## EXTRAIT DU DOCUMENT
++++++++
Après l’affaire Cahuzac, c’est un diplômé de Sciences Po Toulouse qui surveille la probité des responsables publics. À 72 ans et après une longue carrière dans la magistrature, Jean-Louis Nadal préside depuis six mois la toute nouvelle Haute Autorité pour la transparence de la vie publique.

Ses locaux ne sont encore que provisoires mais la Haute Autorité pour la transparence de la vie publique fait déjà parler d’elle. La HATVP s’intéresse en ce moment au dossier d’Aquilino Morelle, ex-conseiller politique de François Hollande, accusé de conflit d’intérêts lors de son passage à l’Inspection générale des affaires sociales. Elle a déjà épinglé Yamina Benguigui, ex-ministre, pour avoir sous-estimé son patrimoine.

Parcours
• Février 1942 : Naissance à Sousse (Protectorat français de Tunisie)
++++++++
## TRAVAIL DEMANDÉ
1. Pour chaque affirmation, dites si l'extrait la confirme (oui ou non) et citez les mots décisifs.
(a) Jean-Louis Nadal préside la Haute Autorité depuis un an.
(b) Les locaux de la Haute Autorité sont définitifs.
(c) Yamina Benguigui a été épinglée pour avoir sous-estimé son patrimoine.
2. Recopiez fidèlement le passage de l'extrait qui commence par les mots contenant « Après l’affaire Cahuzac, c’est » et se termine par « la vie publique. ».
3. Répondez brièvement d'après l'extrait.
(a) Quel âge a Jean-Louis Nadal ?
(b) De quoi Aquilino Morelle est-il accusé ?
(c) Où est né Jean-Louis Nadal ?

## DONNÉES AFFICHÉES
++++++++
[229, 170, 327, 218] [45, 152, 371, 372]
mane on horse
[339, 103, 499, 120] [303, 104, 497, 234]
++++++++
## CORRIGÉ
1.
(a) Non : « Jean-Louis Nadal préside depuis six mois ».
(b) Non : « Ses locaux ne sont encore que provisoires ».
(c) Oui : « Elle a déjà épinglé Yamina Benguigui, ex-ministre, pour avoir sous-estimé son patrimoine ».

2.
Après l’affaire Cahuzac, c’est un diplômé de Sciences Po Toulouse qui surveille la probité des responsables publics. À 72 ans et après une longue carrière dans la magistrature, Jean-Louis Nadal préside depuis six mois la toute nouvelle Haute Autorité pour la transparence de la vie publique.

3.
(a) 72 ans.
(b) De conflit d'intérêts lors de son passage à l'Inspection générale des affaires sociales.
(c) À Sousse (Protectorat français de Tunisie).